Provided material -
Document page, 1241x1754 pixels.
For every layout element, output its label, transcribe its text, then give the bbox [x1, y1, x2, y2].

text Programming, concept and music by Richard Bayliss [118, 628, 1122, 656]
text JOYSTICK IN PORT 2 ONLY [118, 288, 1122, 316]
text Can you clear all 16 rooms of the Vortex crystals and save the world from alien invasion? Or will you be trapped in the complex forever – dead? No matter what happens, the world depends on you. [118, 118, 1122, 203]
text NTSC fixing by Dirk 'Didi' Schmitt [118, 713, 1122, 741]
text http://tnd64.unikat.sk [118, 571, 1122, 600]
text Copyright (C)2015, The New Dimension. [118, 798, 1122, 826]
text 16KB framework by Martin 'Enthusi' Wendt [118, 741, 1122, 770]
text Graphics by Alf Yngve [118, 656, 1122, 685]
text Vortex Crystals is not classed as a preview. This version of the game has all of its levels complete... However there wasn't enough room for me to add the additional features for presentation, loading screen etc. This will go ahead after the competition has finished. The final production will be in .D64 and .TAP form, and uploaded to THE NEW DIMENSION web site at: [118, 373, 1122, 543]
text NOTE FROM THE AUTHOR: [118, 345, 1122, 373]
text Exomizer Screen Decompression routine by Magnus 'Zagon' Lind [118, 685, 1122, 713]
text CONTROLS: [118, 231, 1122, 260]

Exercise prompt - Every entry above must appear again in the reply, exactly as it stands.

Exercise solution -
Document page, 1241x1754 pixels.
For every layout element, output its label, transcribe its text, then give the bbox [x1, y1, x2, y2].

text Programming, concept and music by Richard Bayliss [118, 628, 1122, 656]
text JOYSTICK IN PORT 2 ONLY [118, 288, 1122, 316]
text Can you clear all 16 rooms of the Vortex crystals and save the world from alien invasion? Or will you be trapped in the complex forever – dead? No matter what happens, the world depends on you. [118, 118, 1122, 203]
text NTSC fixing by Dirk 'Didi' Schmitt [118, 713, 1122, 741]
text http://tnd64.unikat.sk [118, 571, 1122, 600]
text Copyright (C)2015, The New Dimension. [118, 798, 1122, 826]
text 16KB framework by Martin 'Enthusi' Wendt [118, 741, 1122, 770]
text Graphics by Alf Yngve [118, 656, 1122, 685]
text Vortex Crystals is not classed as a preview. This version of the game has all of its levels complete... However there wasn't enough room for me to add the additional features for presentation, loading screen etc. This will go ahead after the competition has finished. The final production will be in .D64 and .TAP form, and uploaded to THE NEW DIMENSION web site at: [118, 373, 1122, 543]
text NOTE FROM THE AUTHOR: [118, 345, 1122, 373]
text Exomizer Screen Decompression routine by Magnus 'Zagon' Lind [118, 685, 1122, 713]
text CONTROLS: [118, 231, 1122, 260]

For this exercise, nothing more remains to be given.